Complicações e Prognóstico
- Enxaqueca Crônica: É a complicação mais comum. Definida como cefaleia ocorrendo em ≥ 15 dias por mês, por mais de 3 meses, dos quais pelo menos 8 dias têm características de enxaqueca. Frequentemente associada à cefaleia por uso excessivo de medicamentos.
- Cefaleia por Uso Excessivo de Medicamentos (CUEM): Ocorre pelo uso frequente de medicações agudas (ex: >10-15 dias/mês). O próprio analgésico passa a perpetuar a cefaleia, criando um ciclo vicioso. O tratamento envolve a retirada do agente ofensor e a otimização da profilaxia.
- Risco de AVC Isquêmico: Pacientes com enxaqueca com aura têm um risco relativo aproximadamente duas vezes maior de AVC isquêmico. O risco é maior em mulheres jovens, tabagistas e que usam contraceptivos orais combinados.
- Estado Migranoso (Status Migrainosus): Uma crise de enxaqueca debilitante que dura mais de 72 horas.
O prognóstico da enxaqueca é variável. É uma condição crônica com períodos de exacerbação e remissão. A frequência e a intensidade das crises tendem a diminuir com a idade, especialmente em mulheres após a menopausa.
Populações Especiais
População Pediátrica
A apresentação da enxaqueca em crianças pode ser diferente da dos adultos:
- Duração: As crises podem ser mais curtas (às vezes durando apenas 1-2 horas).
- Localização: A dor é mais frequentemente bilateral (frontal ou temporal) do que unilateral.
- Sintomas Associados: Sintomas gastrointestinais (náuseas, vômitos, dor abdominal) e autonômicos (palidez, sudorese) são mais proeminentes.
- Síndromes Periódicas da Infância: São consideradas precursoras da enxaqueca e incluem vômitos cíclicos, enxaqueca abdominal e vertigem paroxística benigna da infância.
Gestação
A enxaqueca, especialmente a sem aura, tende a melhorar durante a gestação, com uma redução significativa das crises no segundo e terceiro trimestres. O manejo requer cuidados especiais:
- Tratamento Agudo: Paracetamol é a primeira escolha.
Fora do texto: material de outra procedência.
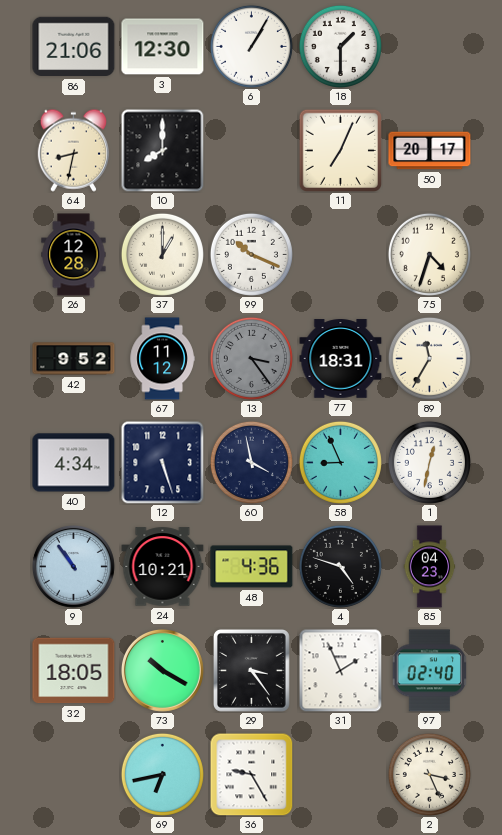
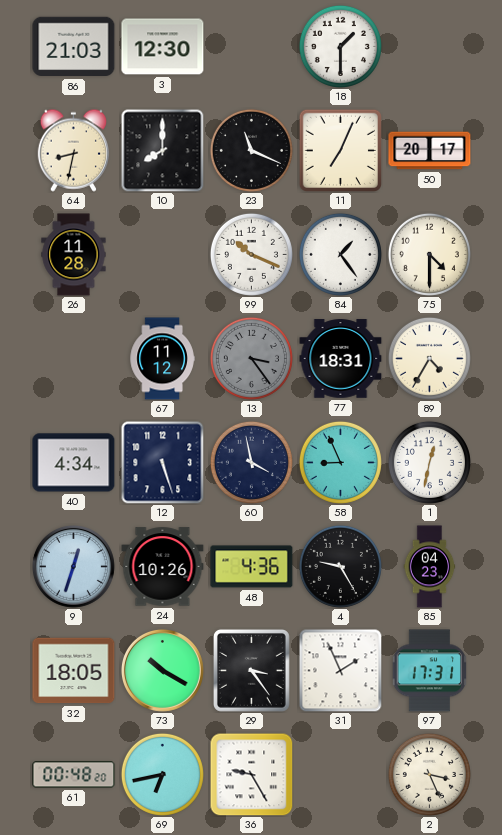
86: 21:06 -> 21:03
6: 1:05 -> none
23: none -> 11:19
26: 12:28 -> 11:28
37: 1:00 -> none
84: none -> 1:24
75: 4:33 -> 4:30
42: 9:52 -> none
89: 11:35 -> 4:35
9: 10:54 -> 12:33
24: 10:21 -> 10:26
4: 4:48 -> 9:25
97: 02:40 -> 17:31
61: none -> 00:48
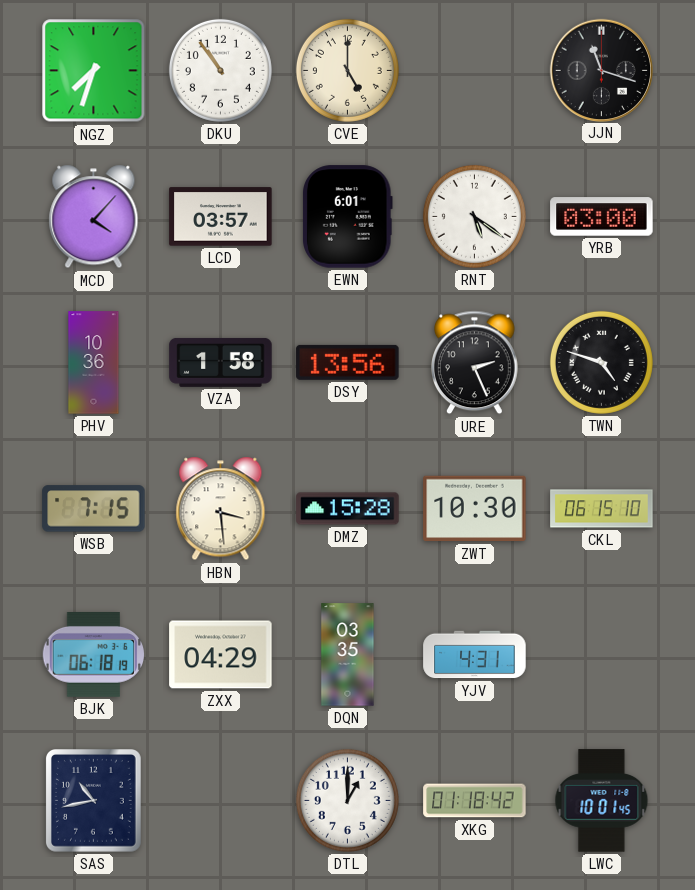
AINEs devem ser evitados no terceiro trimestre (risco de fechamento prematuro do ducto arterioso). Triptanos são considerados relativamente seguros se o benefício superar o risco, mas devem ser usados com cautela.
- Tratamento Preventivo: A maioria dos profiláticos (ácido valproico, topiramato) é contraindicada. Betabloqueadores (metoprolol, propranolol) podem ser considerados em casos selecionados. Medidas não farmacológicas são a base do tratamento.
Enxaqueca Menstrual
É uma forma comum de enxaqueca sem aura, na qual as crises ocorrem em estreita relação temporal com a menstruação (geralmente do dia -2 ao +3 do ciclo). As crises costumam ser mais intensas, longas e refratárias ao tratamento agudo. O manejo pode incluir:
- Mini-profilaxia: Uso de AINEs (ex: Naproxeno 550 mg 2x/dia) ou um triptano de meia-vida longa (ex: Naratriptano) nos dias perimenstruais.
- Manejo Hormonal: Uso de contraceptivos hormonais de forma contínua para suprimir a menstruação ou uso de adesivos de estrogênio no período perimenstrual para evitar a queda hormonal abrupta que serve de gatilho.